# GOAL OF THE EXERCISE
Lines from the one containing "output diff,br;" to the end of the data below are to be restated exactly, with both ends included and nothing else.

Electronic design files
==========
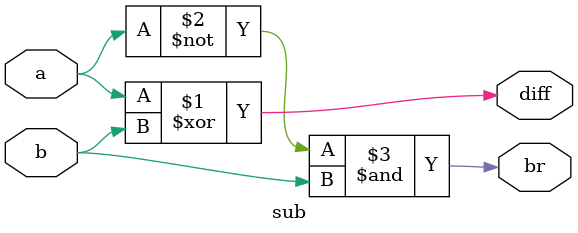
<source format=v>
module sub(a,b,diff,br);
input a,b;
output diff,br;
assign diff=a^b;
assign br=~a&b;
endmodule


</source>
==========
# RESULT OF THE TASK
output diff,br;
assign diff=a^b;
assign br=~a&b;
endmodule


</source>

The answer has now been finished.